Over all this immense slope the eyes of Costobarus wandered. However
he had felt in the preceding days when he looked upon this ruin of the
land of milk and honey, he realized now suddenly and in all its
fearful actuality the predicament of Judea, its despair and the
gigantic travail before those who would save it from the united
sentence passed upon it by God and the powers. Immense dejection
seized him. He looked from the face of the country, upon which not a
single thing of profit showed, toward the bowed head and oppressed
figure of his young and inexperienced daughter who was to put her
tender self between Ruin and its victim. Chills, succeeded by flashes
of fever, swept over him. He raised himself as if to give command to
Aquila but settled back under the canopy, grown immeasurably older and
feebler in that moment of helpless surrender to conditions of which he
had been part an artificer. It was not as if he had made an incautious
move in a political game; it was, as it seemed to him undeniably then,
that he had advanced against the Lord God of Hosts, and there was no
turning back!
He settled slowly into a stunned anguish that seemed to rise
gradually, like a filling tide, shutting out the sunset and the
seaboard, the bald earth and the streaming wind, and engulfing him in
roaring darkness and intense cold.
They were in sight of a cluster of Syrian huts, the first inhabited
village they had come upon since leaving Ascalon, but he was not aware
of it. The sudden halting of his camel and a hoarse strained cry at
hand seemed to bear some relation to his condition, but he did not
care. He felt his howdah lurch to one side as some one leaped up
beside him; he felt remotely the great grasp of hands on him, which
must have been Momus'; the quick military voice of Aquila he heard and
then, keen and distinct as a call upon him, the sound of Laodice's
tones made sharp with terror.
He opened his eyes and saw her, holding him in her arms. Somewhere in
the background were the faces of Momus and Aquila. Between the pagan
and the old servant passed a look that the old man caught. Then he
heard Aquila say: "The village--his sole chance, if there is a physician there."

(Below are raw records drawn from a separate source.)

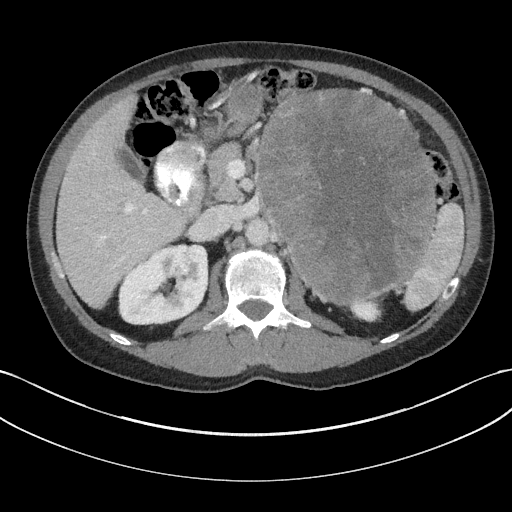
Contrast-enhanced abdominal CT, one axial slice. Slice 106 of 147 in the series (ordered by position). 100 kVp. Soft-tissue window (W 400 / L 40 HU). 3 mm slice thickness. 512 × 512 image matrix, field of view 384 × 384 mm. Patient: male, 58 years. From the clinical record (not read from this slice): diagnosis: adrenocortical carcinoma; tumour side: left adrenal; tumour size at pathology: 22 cm; Ki-67 index: 26 %; stage (as recorded): 2.
Outlined on this slice (semi-automatic segmentation, software-assisted and operator-edited):
- mass: bounding box (x1, y1, x2, y2) in pixels: (259, 90, 435, 301)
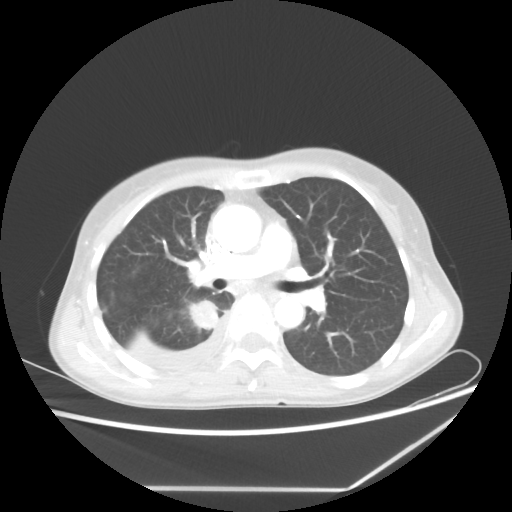
Chest CT, one axial slice; slice 35 of 60 in the series (ordered by position); lung window (W 1500 / L -600 HU); 5 mm slice thickness; 512 × 512 image matrix, field of view 364 × 364 mm. Patient: female, 59 years. From the clinical record (not read from this slice): clinical TNM (as recorded): T1c N1 M1.
Annotated regions visible in this slice (bounding box drawn by a radiologist):
- lung tumour (recorded histology: adenocarcinoma): bounding box [x1, y1, x2, y2] px = [184, 294, 216, 336]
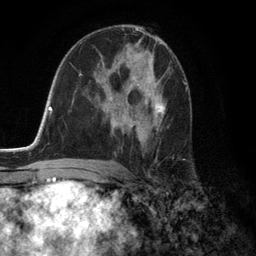
Breast MRI (dynamic contrast-enhanced), one axial slice. Slice 73 of 134 in the series (ordered by position). Cropped to one breast. Dynamic contrast-enhanced series, time point 2 of 6 at this slice position (early post-contrast). 3 T. TE 2.8 ms, TR 7.3 ms. 1.2 mm slice thickness. 256 × 256 image matrix, field of view 180 × 180 mm. Female patient.
Structures marked on this image (semi-automatic segmentation, software-assisted and operator-edited):
- enhancing-tissue mask used for the functional tumour volume (all voxels passing the contrast-enhancement thresholds inside the analysis volume; usually the tumour): bounding box <113,64,166,134> (left, top, right, bottom; pixels)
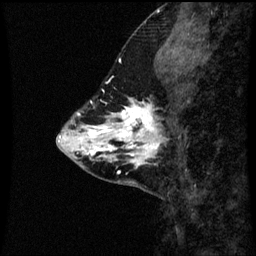
Breast MRI (dynamic contrast-enhanced), one sagittal slice. Slice 19 of 60 in the series (ordered by position). Dynamic contrast-enhanced series, image 2 of 3 at this slice position (ordered by acquisition). 1.5 T. TE 4.2 ms, TR 8.9 ms. 2 mm slice thickness. 256 × 256 image matrix. Female patient, age 43 years. From the clinical record (not read from this slice): setting: breast cancer imaged before/during neoadjuvant chemotherapy; receptor status: HR-positive, HER2-negative.
Annotated regions visible in this slice (semi-automatic segmentation, software-assisted and operator-edited):
- analysis volume of interest (the breast-tissue region the enhancement analysis was run in; not a lesion): bounding box (x1, y1, x2, y2) in pixels: (110, 100, 164, 163)
- tumour enhancement mask (voxels above the 70 % enhancement threshold inside the analysis volume of interest): (110, 100, 163, 163)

Laodice held him fast only for a moment, when it seemed that she was
wrenched away. The dying man was glad. If this were pestilence, she
should not come near. The hiss of the lash and the bound of the stung
camel disturbed him but he lapsed into the immense cold again as they
raced down the slight declivity toward the Syrian village. But
Pestilence was riding with them and the odds were with it.